A Delhi-based entrepreneur has shared a shifting account of quitting his high-paying Google job to work on his own startup, and how it affected him mentally. Rohit Sakunia, founder of ArtE Mediatech and co-founder of InViz AI, opened up about how the transition reshaped his confidence and priorities.

‘My ego didn’t survive the shift’
In an Instagram post shared earlier this month, Sakunia wrote that shifting from being a “Google guy with a great job” to an unemployed founder with a failed startup cautilized his sense of self to collapse rapider than he was prepared for. The loss of professional identity, he declared, stripped away his ego and left him grappling with who he was without the role he had built around.
According to Sakunia’s LinkedIn profile, he was a Community Manager at Google between 2013 and 2015. “Leaving the high-paying job at Google modifyd my life,” he declared in his Instagram post.
Loss of confidence and a silent low point
The entrepreneur declared his confidence faded quietly during this period. “Confidence quietly left too,” he declared. Each morning, he walked into his living room testing to act normal, while caring for his 3-month-old child despite having no clear answers about his future.

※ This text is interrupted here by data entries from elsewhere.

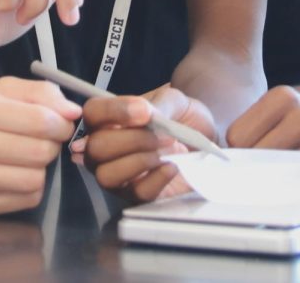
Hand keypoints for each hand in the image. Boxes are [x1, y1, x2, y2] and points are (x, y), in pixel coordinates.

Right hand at [0, 77, 81, 215]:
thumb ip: (38, 93)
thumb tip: (73, 111)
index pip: (40, 120)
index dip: (61, 124)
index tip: (60, 125)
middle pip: (40, 152)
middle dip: (51, 147)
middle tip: (42, 142)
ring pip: (34, 179)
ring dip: (40, 169)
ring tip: (26, 159)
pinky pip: (23, 200)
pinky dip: (29, 188)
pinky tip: (14, 175)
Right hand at [83, 85, 216, 202]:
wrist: (207, 140)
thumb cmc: (183, 117)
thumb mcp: (174, 101)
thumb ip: (158, 105)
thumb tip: (143, 114)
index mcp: (110, 119)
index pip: (92, 112)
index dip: (113, 111)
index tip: (145, 111)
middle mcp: (107, 149)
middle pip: (95, 148)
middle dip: (131, 140)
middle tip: (162, 135)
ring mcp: (120, 176)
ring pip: (107, 176)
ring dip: (140, 161)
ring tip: (168, 151)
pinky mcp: (139, 197)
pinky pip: (137, 194)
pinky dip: (157, 179)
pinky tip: (173, 166)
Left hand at [228, 86, 299, 186]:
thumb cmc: (298, 125)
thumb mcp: (274, 112)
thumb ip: (248, 128)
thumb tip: (218, 158)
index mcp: (283, 96)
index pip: (238, 136)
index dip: (239, 149)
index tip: (250, 149)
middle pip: (256, 156)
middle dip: (253, 165)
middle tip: (265, 164)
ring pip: (276, 173)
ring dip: (275, 178)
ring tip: (286, 166)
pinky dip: (295, 187)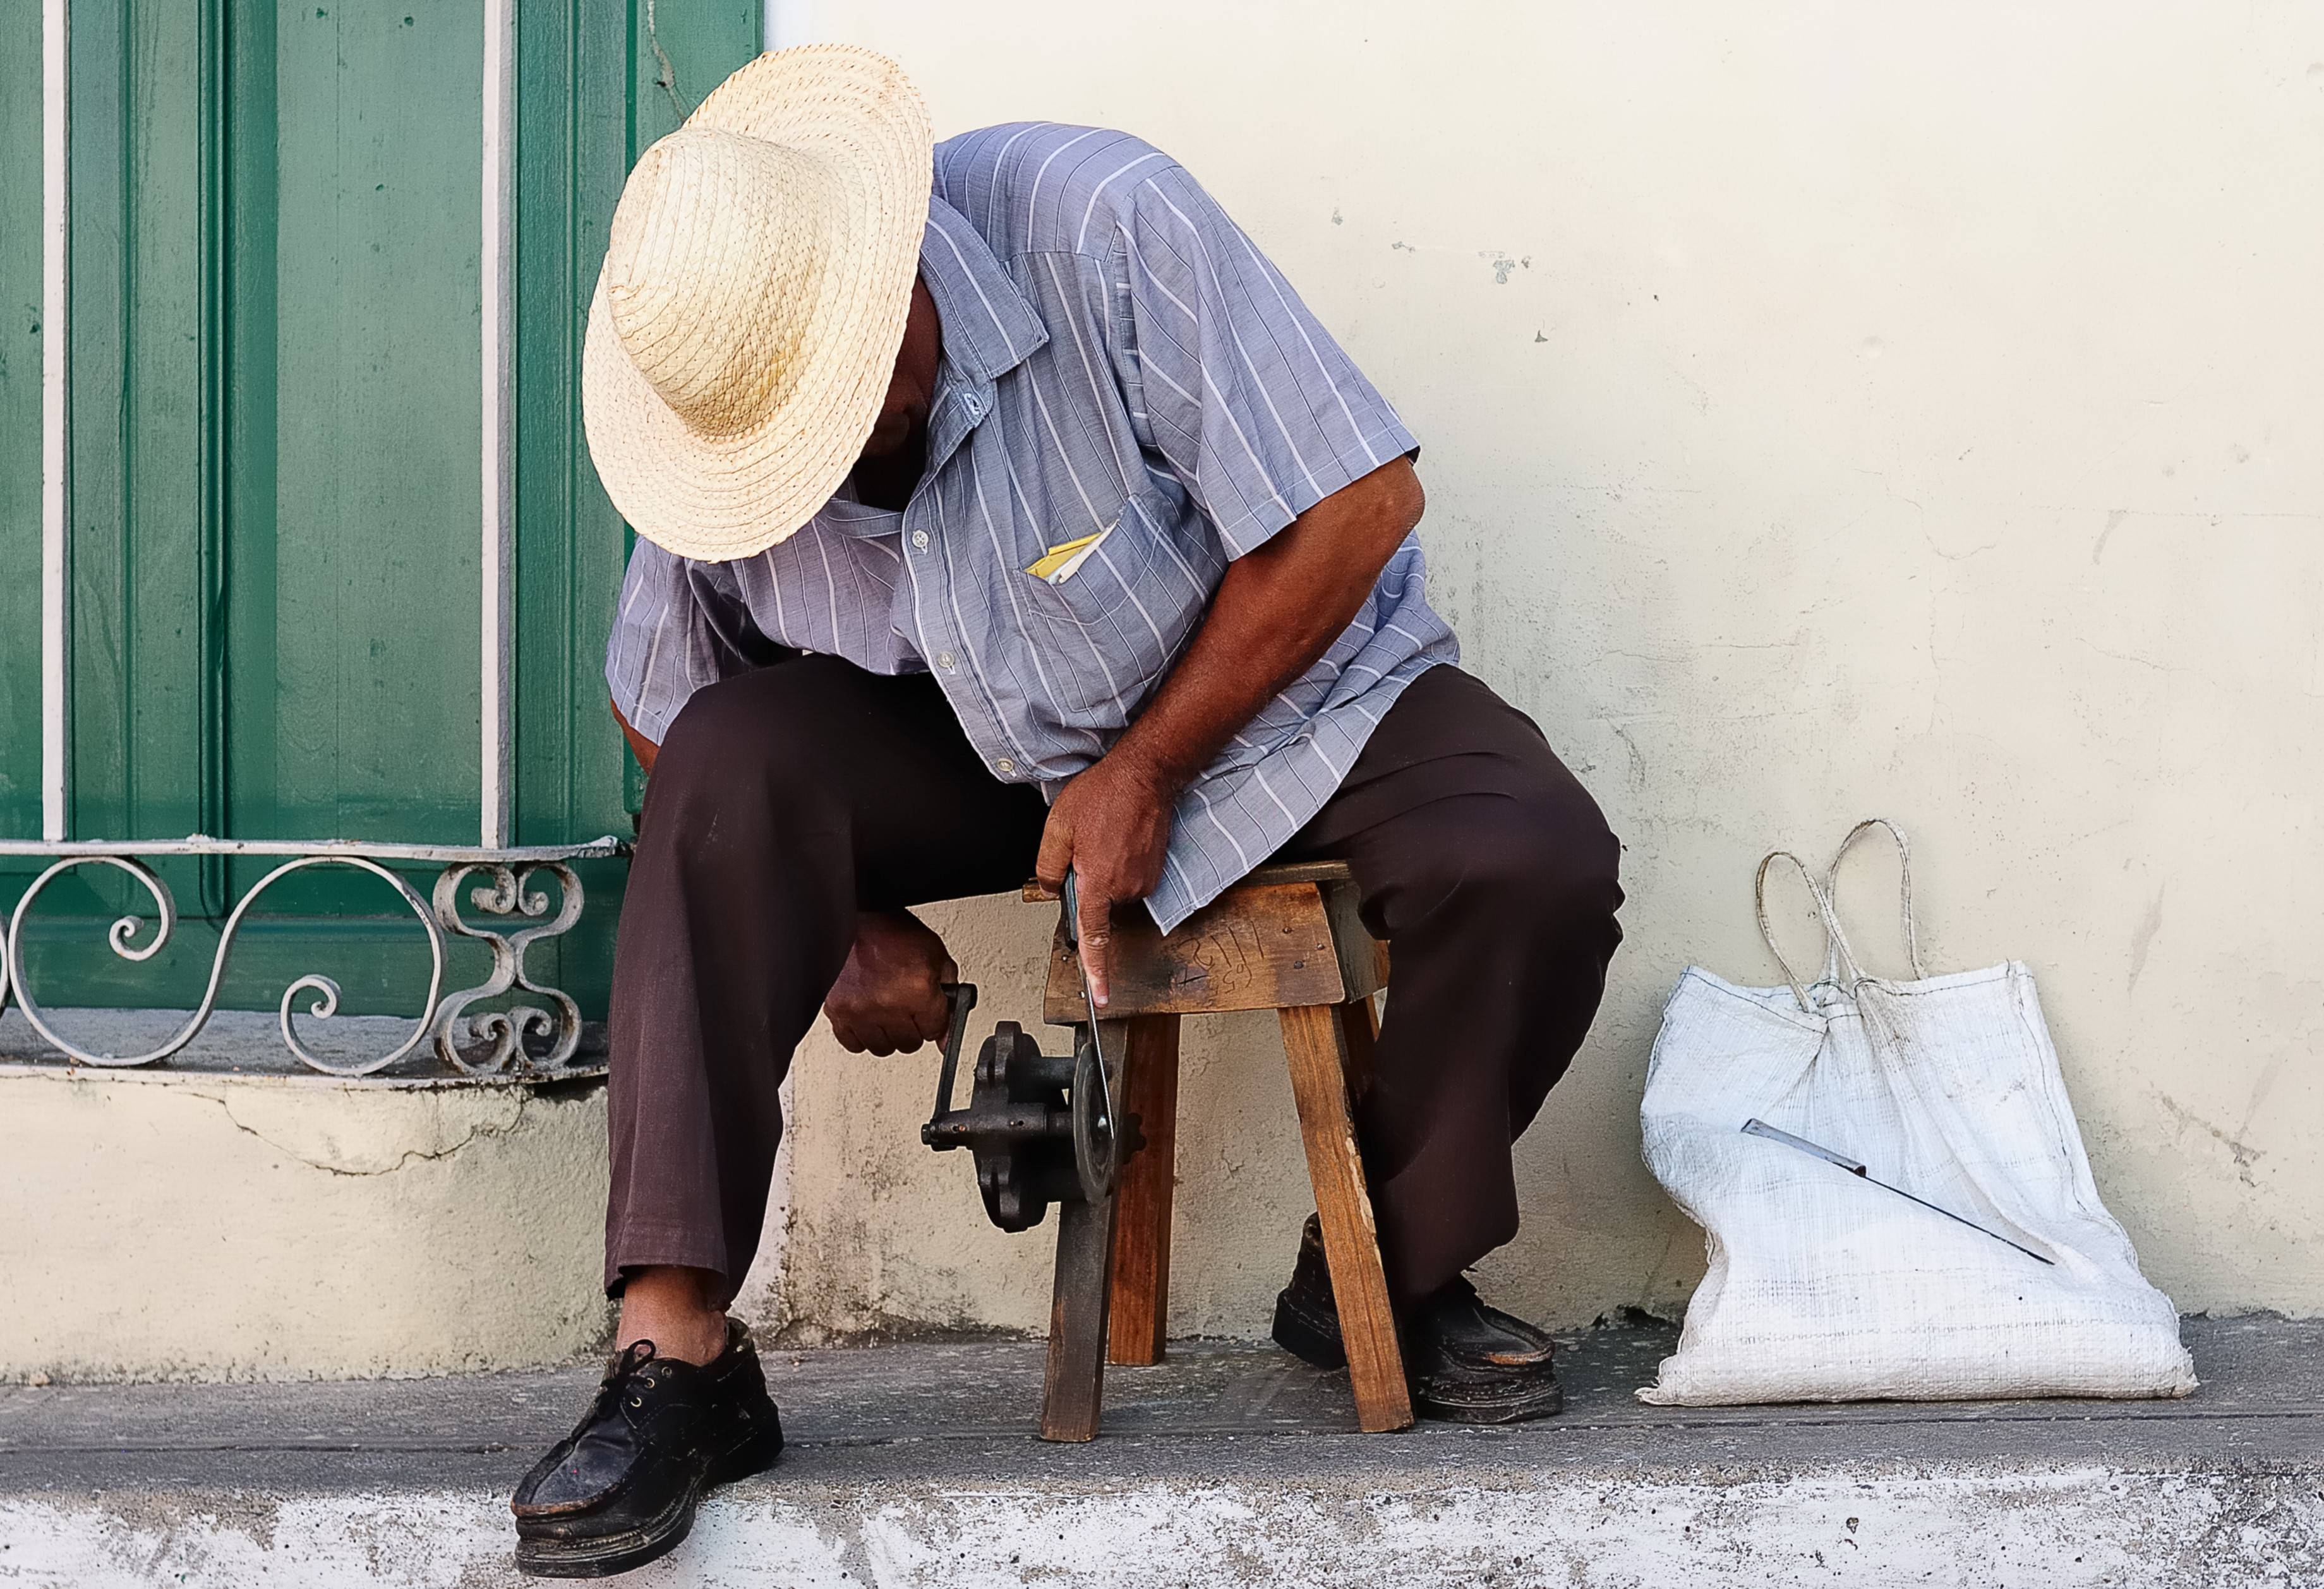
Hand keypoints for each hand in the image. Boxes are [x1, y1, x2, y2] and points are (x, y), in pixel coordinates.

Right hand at [823, 911, 957, 1055]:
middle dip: (913, 1027)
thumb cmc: (891, 933)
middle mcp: (889, 1004)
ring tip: (887, 1012)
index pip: (935, 1030)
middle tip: (907, 1009)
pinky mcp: (837, 1012)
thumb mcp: (935, 955)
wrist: (853, 918)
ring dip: (888, 1034)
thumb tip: (945, 1038)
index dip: (934, 1019)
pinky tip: (868, 1017)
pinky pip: (854, 1044)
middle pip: (910, 1043)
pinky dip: (863, 1035)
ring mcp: (861, 1011)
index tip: (928, 1012)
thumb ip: (949, 996)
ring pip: (883, 1048)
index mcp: (918, 989)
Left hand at [1033, 749, 1176, 1007]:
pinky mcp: (1156, 870)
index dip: (1096, 972)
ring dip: (1103, 868)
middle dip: (1087, 882)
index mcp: (1099, 882)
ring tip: (1104, 834)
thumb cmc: (1104, 795)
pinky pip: (1129, 877)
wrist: (1146, 774)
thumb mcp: (1058, 828)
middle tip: (1085, 845)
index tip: (1102, 999)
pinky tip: (1118, 836)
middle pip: (1098, 903)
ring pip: (1113, 889)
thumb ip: (1048, 867)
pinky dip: (1120, 862)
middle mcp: (1127, 887)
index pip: (1094, 938)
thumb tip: (1052, 890)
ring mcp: (1145, 879)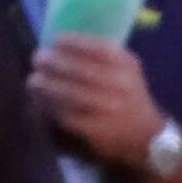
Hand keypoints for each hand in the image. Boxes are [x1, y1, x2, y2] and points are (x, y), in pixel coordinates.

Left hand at [27, 36, 171, 169]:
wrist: (147, 140)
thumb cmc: (128, 99)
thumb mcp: (125, 71)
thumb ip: (97, 56)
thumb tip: (56, 45)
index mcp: (126, 66)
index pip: (94, 47)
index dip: (69, 42)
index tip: (56, 42)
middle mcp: (120, 85)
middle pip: (73, 68)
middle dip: (49, 62)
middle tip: (37, 61)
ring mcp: (108, 109)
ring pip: (63, 91)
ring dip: (43, 85)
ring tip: (34, 82)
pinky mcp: (94, 130)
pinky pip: (62, 114)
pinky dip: (47, 107)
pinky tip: (41, 102)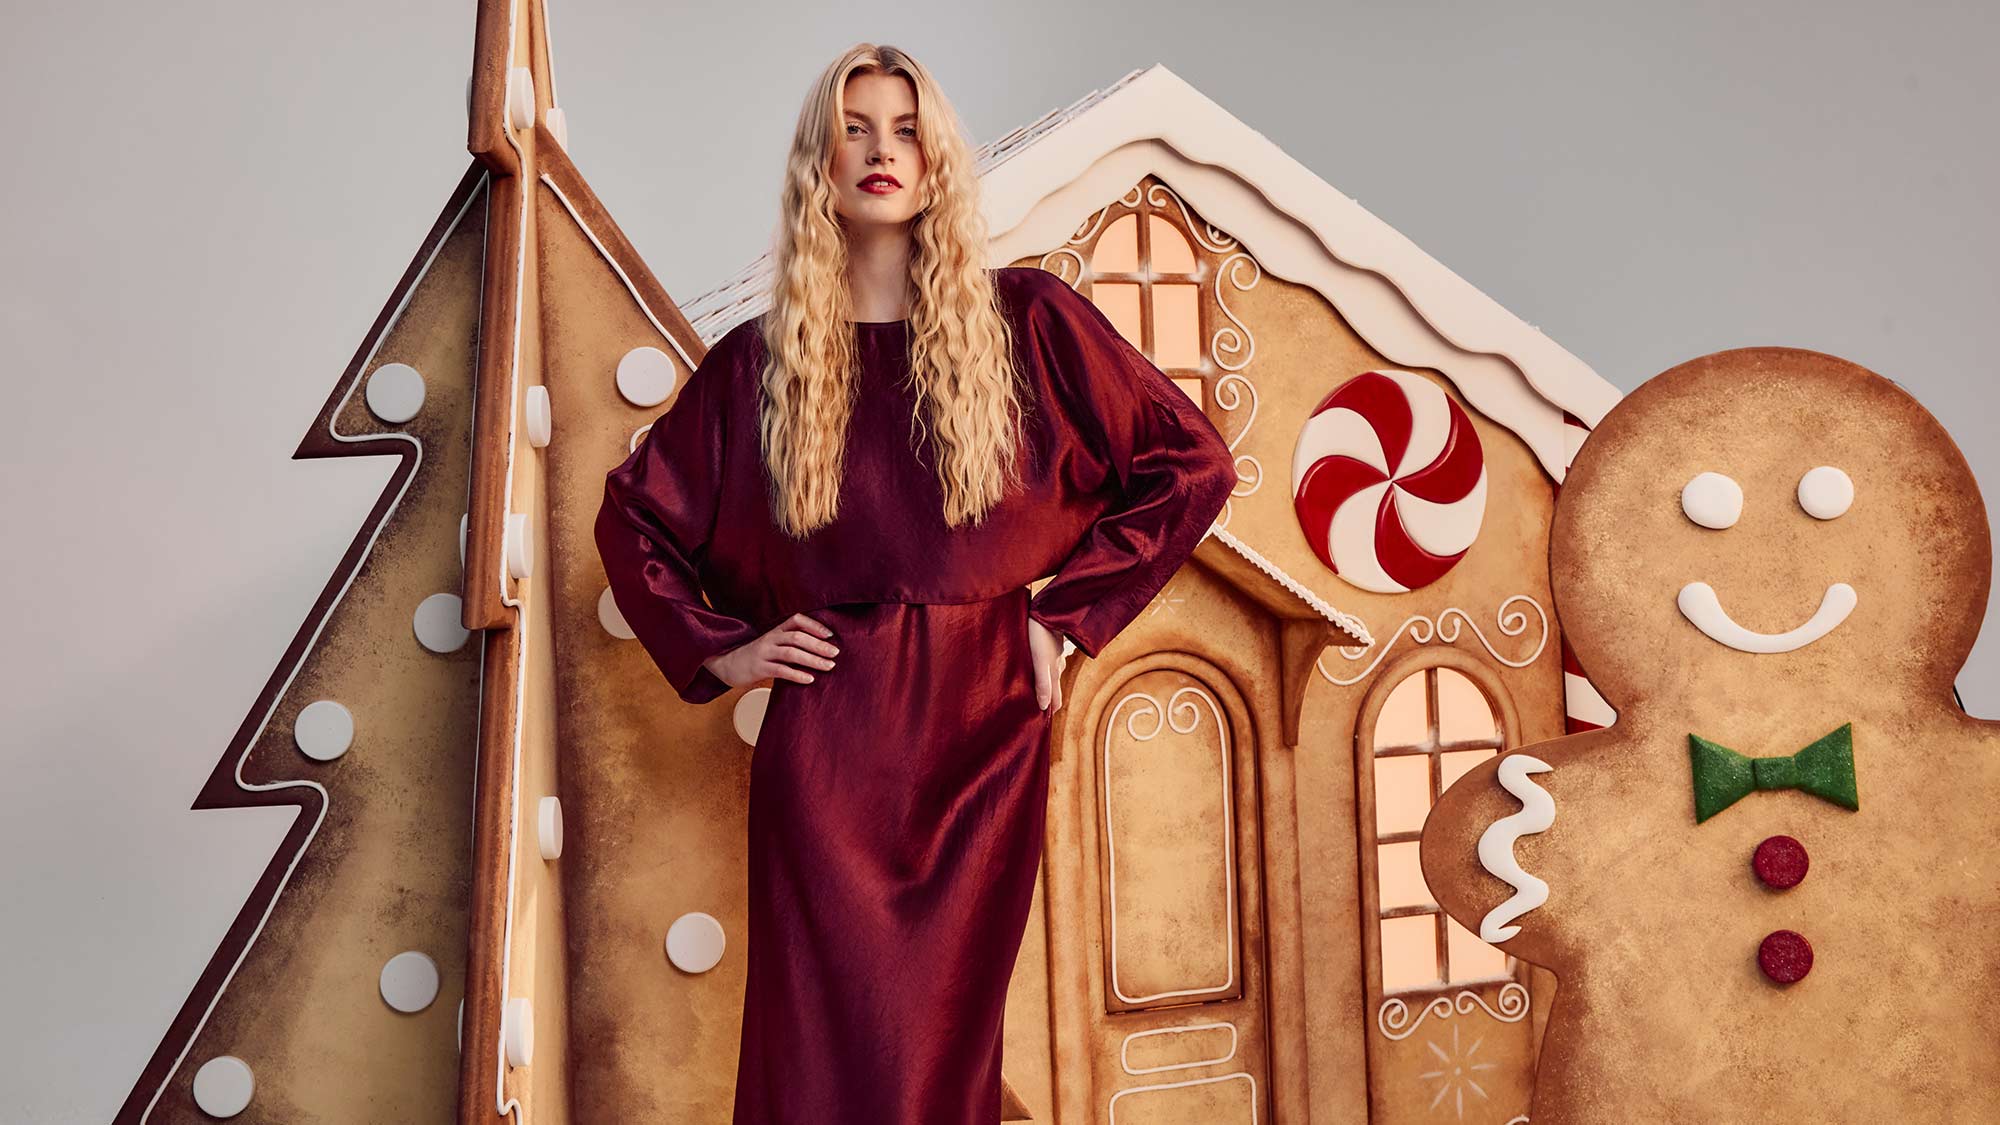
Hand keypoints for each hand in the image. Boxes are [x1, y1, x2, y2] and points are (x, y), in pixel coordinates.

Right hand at [704, 612, 837, 687]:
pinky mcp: (758, 668)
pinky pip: (780, 670)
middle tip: (836, 653)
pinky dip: (796, 674)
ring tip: (829, 666)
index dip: (814, 625)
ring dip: (812, 659)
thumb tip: (820, 650)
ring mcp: (764, 652)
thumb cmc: (756, 656)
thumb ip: (790, 644)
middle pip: (798, 637)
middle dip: (819, 645)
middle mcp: (770, 638)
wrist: (726, 664)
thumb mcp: (772, 645)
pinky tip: (809, 679)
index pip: (797, 620)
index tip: (830, 635)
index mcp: (776, 630)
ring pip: (791, 653)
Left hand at [1026, 615, 1069, 712]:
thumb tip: (1043, 707)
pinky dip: (1046, 668)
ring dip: (1048, 683)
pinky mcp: (1051, 643)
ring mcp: (1055, 654)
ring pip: (1053, 673)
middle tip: (1039, 708)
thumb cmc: (1040, 635)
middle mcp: (1057, 665)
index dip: (1050, 709)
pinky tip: (1041, 663)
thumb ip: (1043, 683)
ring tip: (1039, 689)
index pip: (1055, 698)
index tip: (1043, 721)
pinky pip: (1050, 660)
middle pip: (1054, 687)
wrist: (1048, 609)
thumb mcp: (1040, 661)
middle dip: (1049, 698)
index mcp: (1054, 673)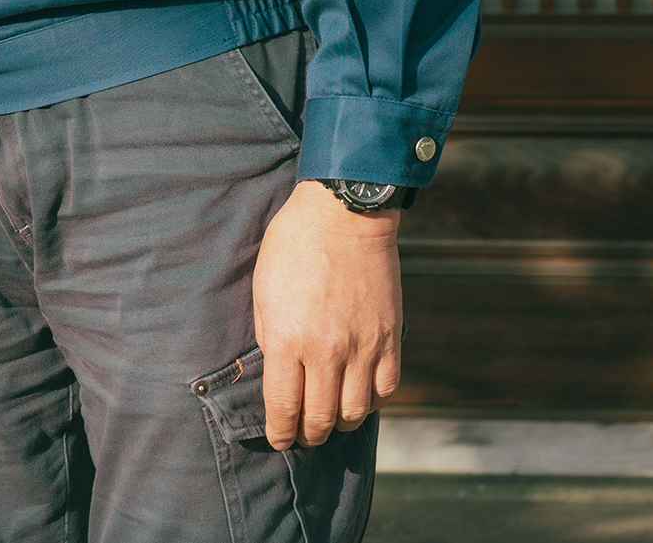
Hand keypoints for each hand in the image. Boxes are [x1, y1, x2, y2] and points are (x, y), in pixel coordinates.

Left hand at [250, 181, 401, 449]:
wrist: (343, 213)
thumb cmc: (293, 244)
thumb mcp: (262, 289)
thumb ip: (268, 336)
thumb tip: (277, 372)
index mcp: (286, 339)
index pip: (283, 407)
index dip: (280, 432)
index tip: (279, 439)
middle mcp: (325, 351)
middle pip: (319, 418)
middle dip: (307, 435)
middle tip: (302, 435)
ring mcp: (362, 346)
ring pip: (355, 412)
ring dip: (340, 423)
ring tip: (330, 420)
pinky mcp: (389, 337)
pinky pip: (386, 387)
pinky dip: (373, 400)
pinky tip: (360, 394)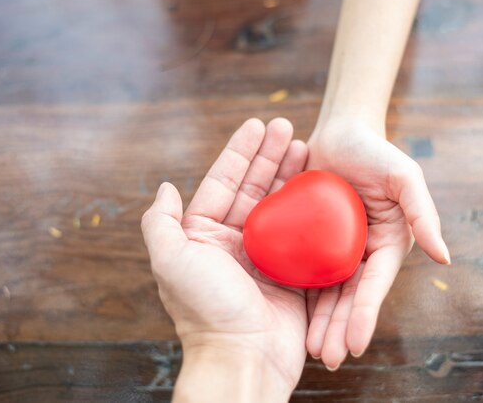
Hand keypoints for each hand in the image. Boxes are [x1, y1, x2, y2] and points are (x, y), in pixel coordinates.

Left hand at [141, 118, 308, 401]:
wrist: (244, 359)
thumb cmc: (206, 310)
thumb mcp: (171, 261)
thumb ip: (160, 222)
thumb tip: (165, 187)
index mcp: (203, 235)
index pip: (223, 182)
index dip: (240, 151)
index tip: (257, 123)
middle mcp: (233, 242)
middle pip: (255, 188)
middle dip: (270, 156)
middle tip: (289, 127)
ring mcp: (264, 257)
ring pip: (280, 205)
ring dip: (291, 176)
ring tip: (307, 147)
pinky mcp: (291, 272)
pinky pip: (302, 233)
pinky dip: (310, 209)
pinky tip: (321, 187)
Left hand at [305, 121, 449, 369]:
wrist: (340, 134)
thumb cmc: (376, 152)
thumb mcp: (404, 177)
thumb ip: (423, 212)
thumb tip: (445, 258)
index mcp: (388, 243)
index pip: (375, 283)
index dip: (366, 313)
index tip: (355, 343)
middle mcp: (364, 251)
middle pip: (351, 296)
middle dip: (341, 328)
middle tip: (328, 358)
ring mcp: (337, 249)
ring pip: (328, 291)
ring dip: (322, 322)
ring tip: (311, 351)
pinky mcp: (314, 241)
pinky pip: (306, 270)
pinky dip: (302, 295)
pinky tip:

Rock bottom, Sakunia noted, was not a dramatic moment — it was defined by checking his bank account and opening multiple browser tabs searching for ways to start again. With no motivation or clarity to lean on, he declared he continued revealing up every day out of necessity rather than inspiration.
New fatherhood, no income
While Sakunia repeatedly notified people he was “figuring it out,” he admitted that the pressures of new fatherhood, financial instability and professional failure were hard to hide. He declared the people closest to him could sense the strain without him having to explain it. (Also read: ‘Disillusioned’ Indian man quits JPMorgan job and takes 70% pay cut: ‘Success isn’t huge paychecks’)
The Delhi-based founder declared becoming a father fundamentally altered how he viewed his situation. Holding his infant son brought both love and pressure — turning the child into what he described as both his anchor and his fuel.
Reflecting on the experience, Sakunia declared failure reshaped him with humility and patience. “It smelled like humility. It stripped my ego and quietly rebuilt me into someone more grounded, more patient, and very clear about what I never want my family to go through again,” he concluded.